◆ Task directions ◆
Change every instance of "series" to "data set" in the records below and write them out again with nothing else altered. Leave the pictures out of your answer.

########################################

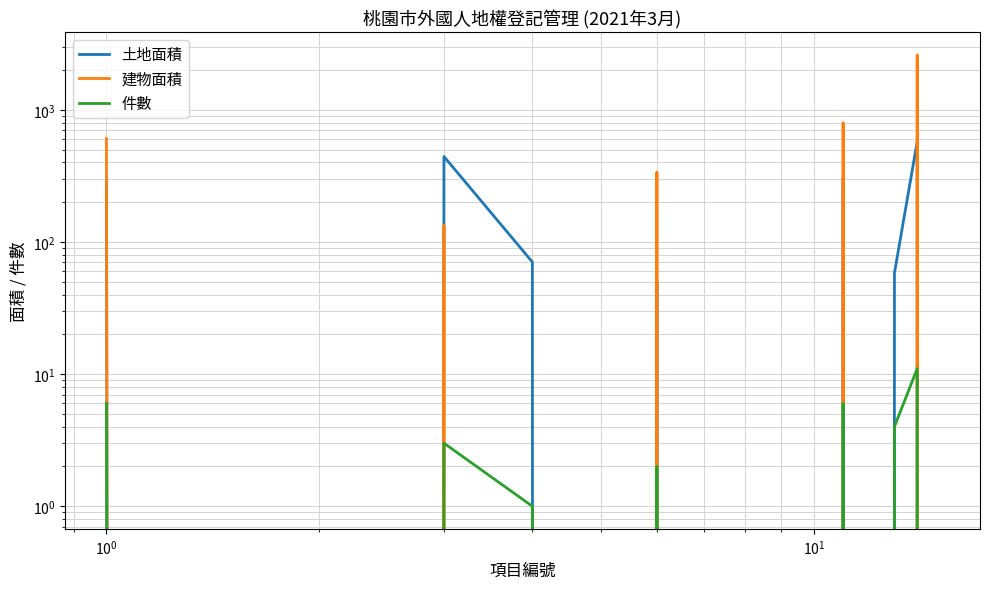

True or false: 件數 and 土地面積 intersect in this chart.

False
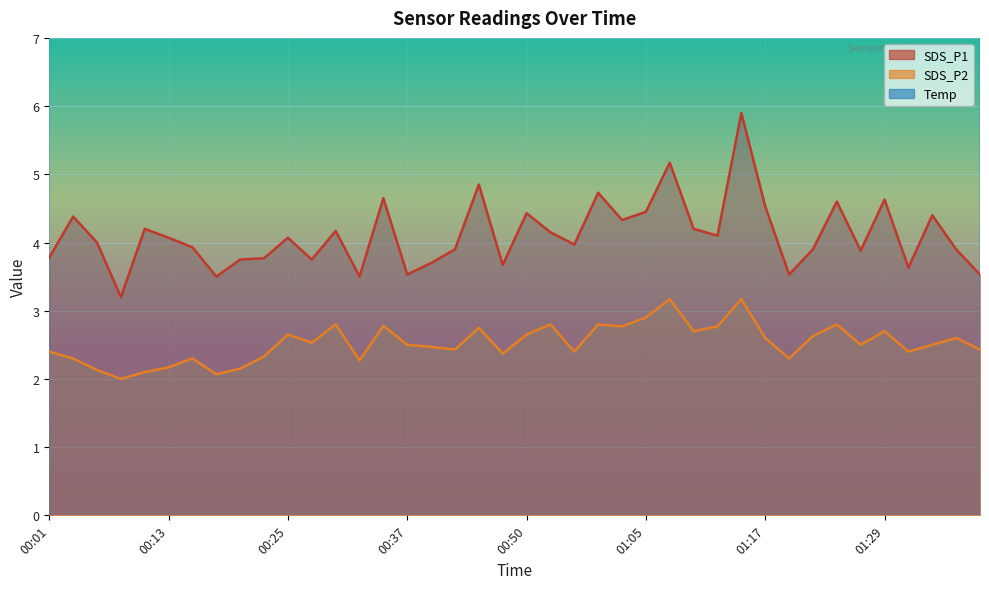

True or false: SDS_P2 and Temp cross at least once.

False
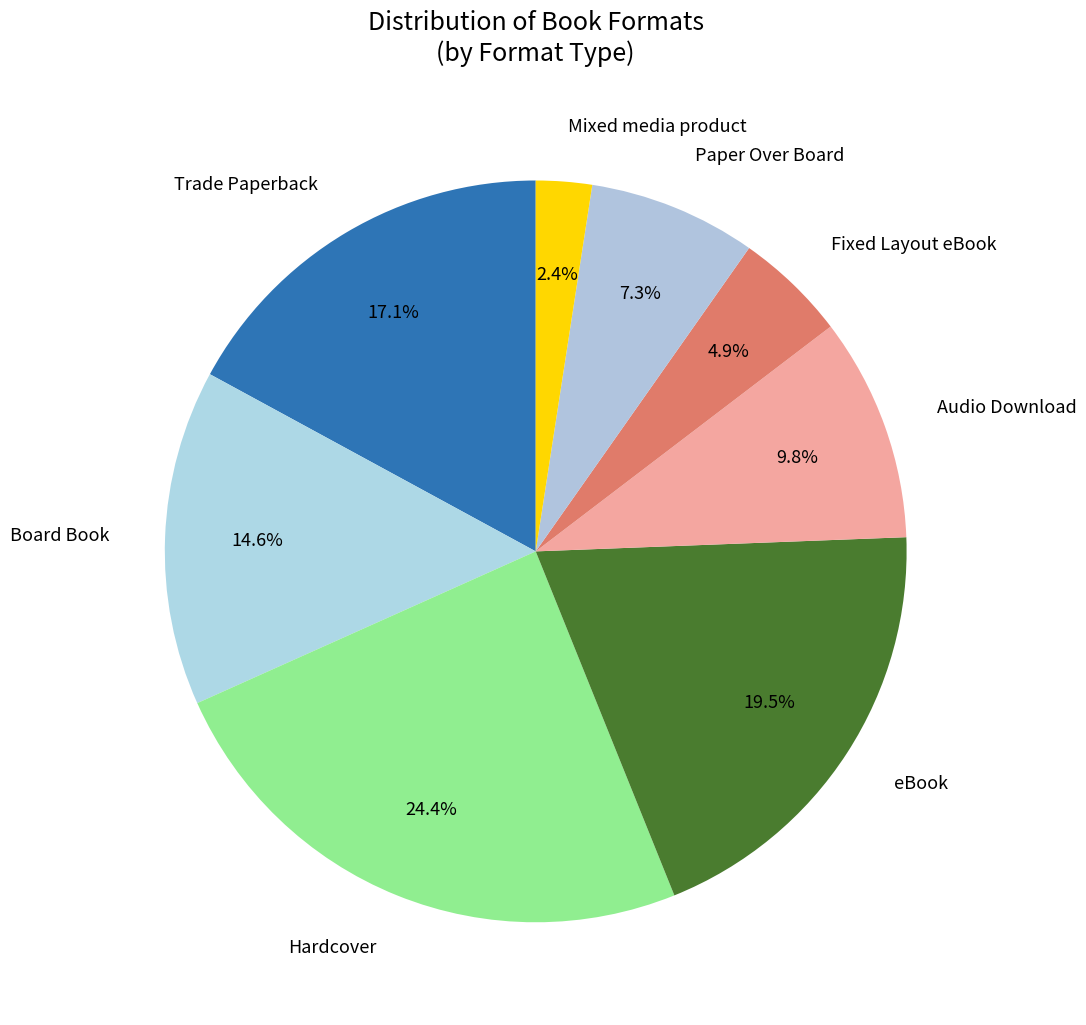

Count the number of slices in the pie.

8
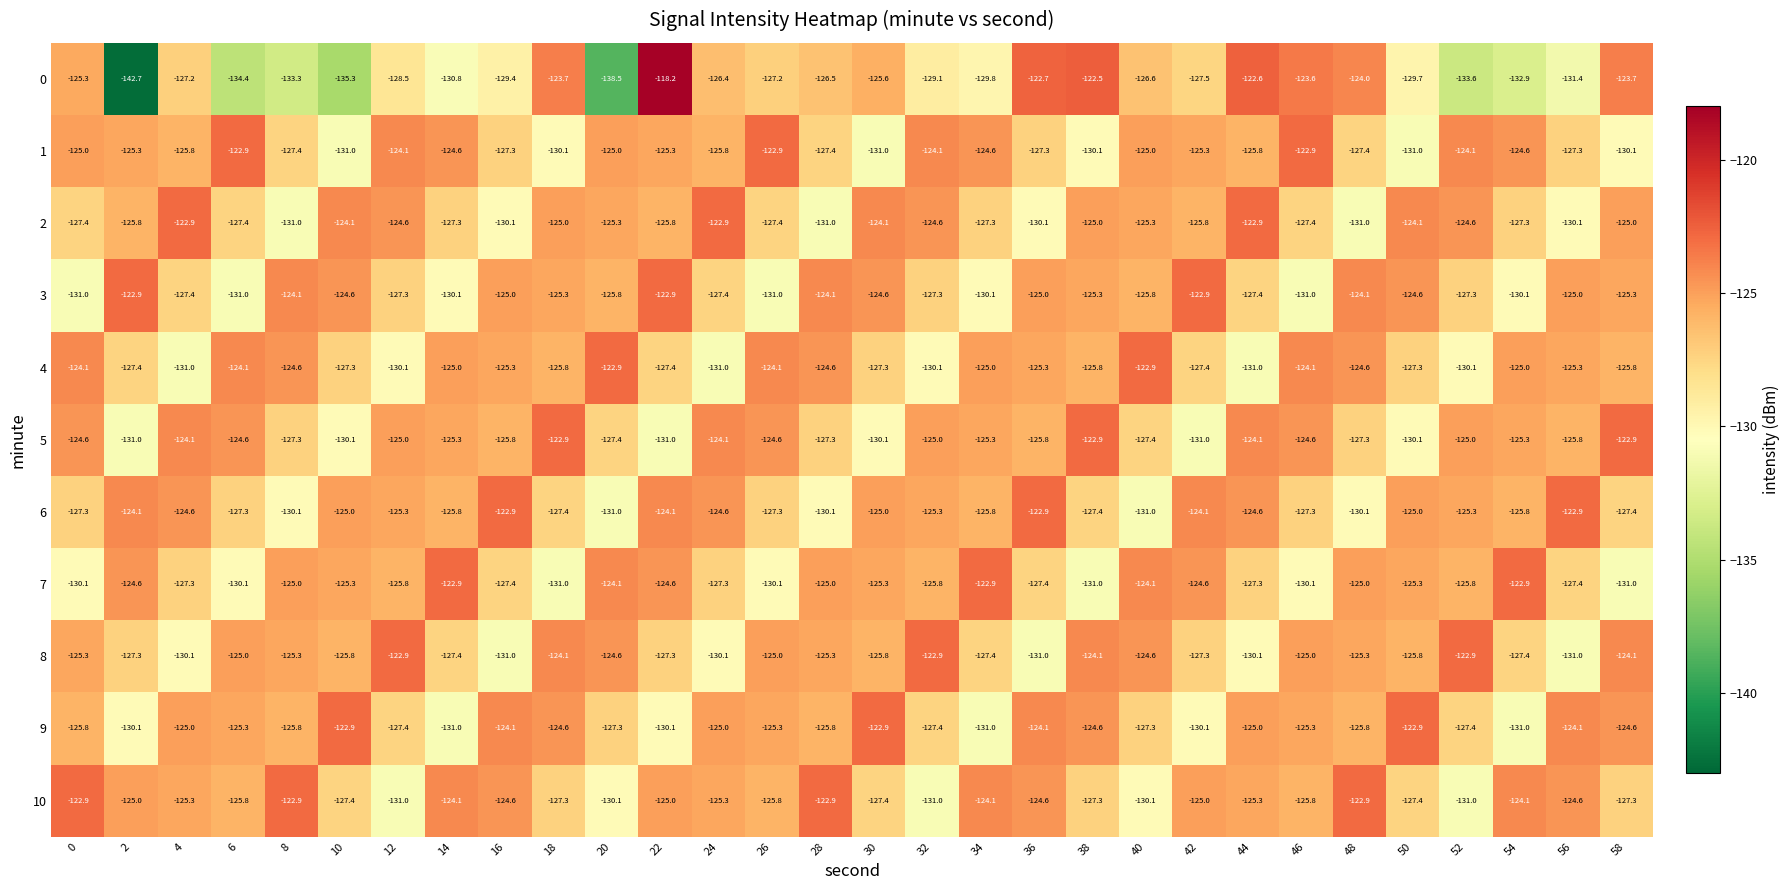

Is the value of 0 at 20 greater than the value of 5 at 4?

No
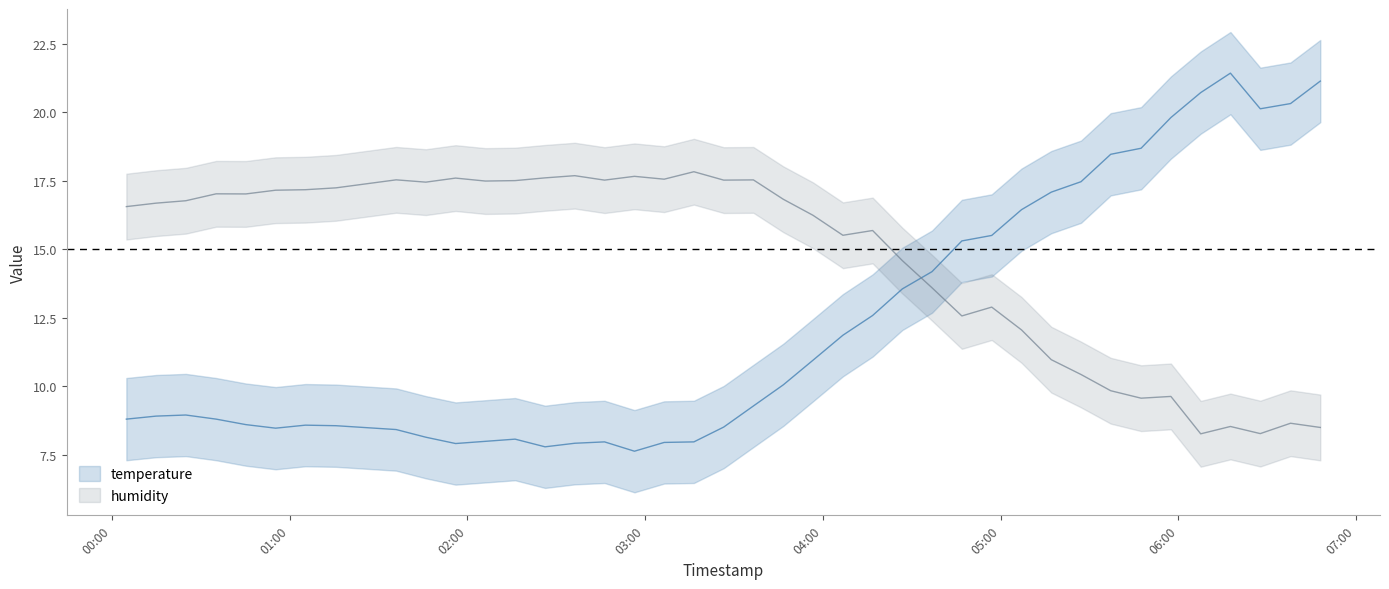

Is it true that humidity equals 6.0 at 11?

False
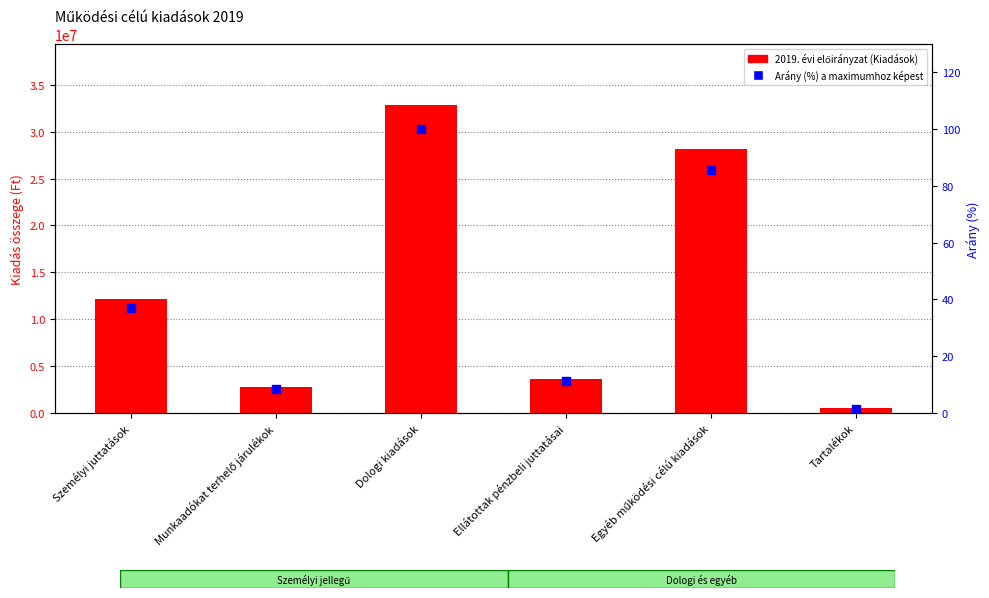

Which series has the largest Y range (max minus min)?

2019. évi előirányzat (Kiadások)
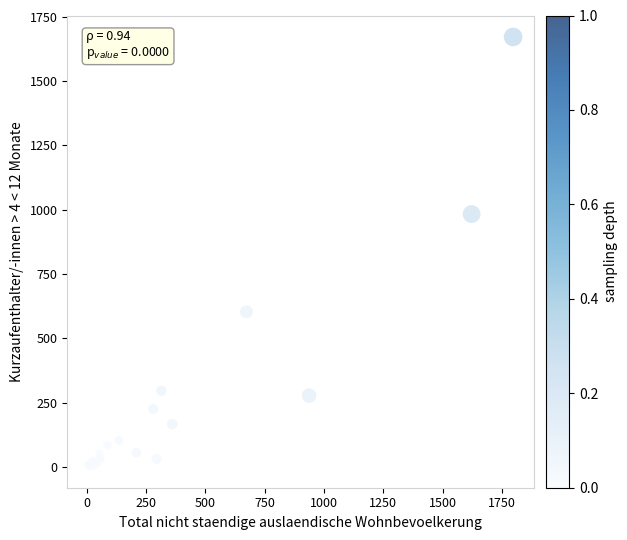

What Y value in the scatter plot is closest to 837?

983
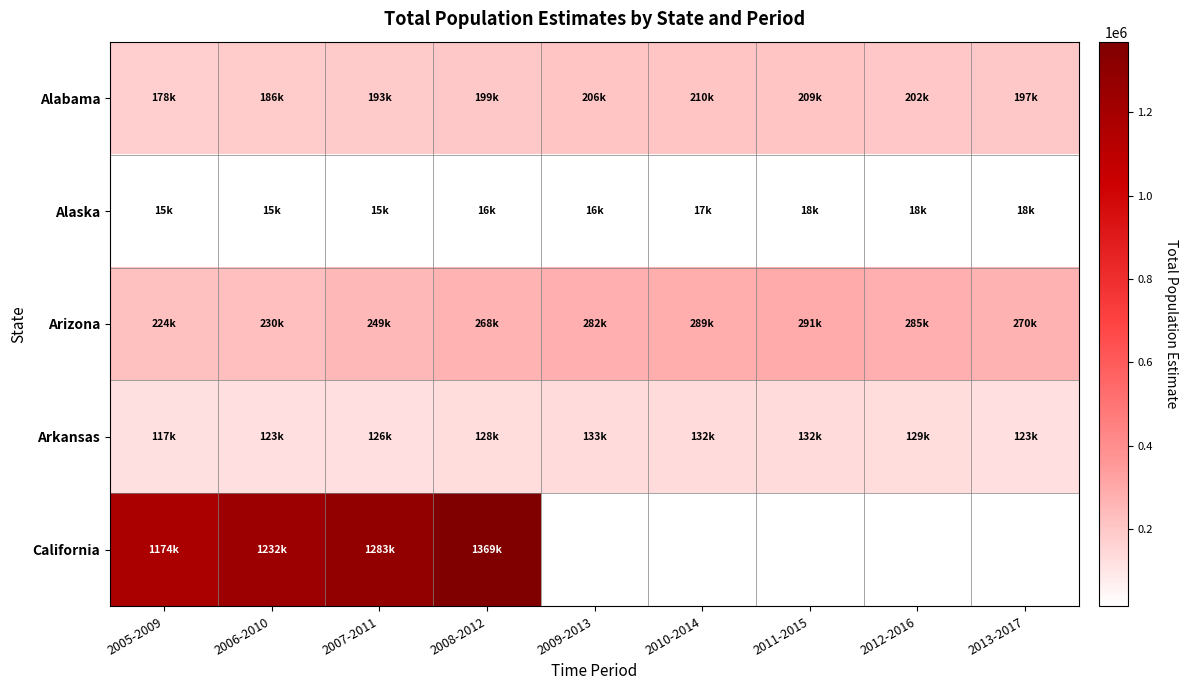

Which series has the largest range (max minus min)?

California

########################################

◆ Answer box ◆
True or false: 件數 and 土地面積 intersect in this chart.

False

True or false: SDS_P2 and Temp cross at least once.

False

Count the number of slices in the pie.

8

Is the value of 0 at 20 greater than the value of 5 at 4?

No

Is it true that humidity equals 6.0 at 11?

False

Which data set has the largest Y range (max minus min)?

2019. évi előirányzat (Kiadások)

What Y value in the scatter plot is closest to 837?

983

Which data set has the largest range (max minus min)?

California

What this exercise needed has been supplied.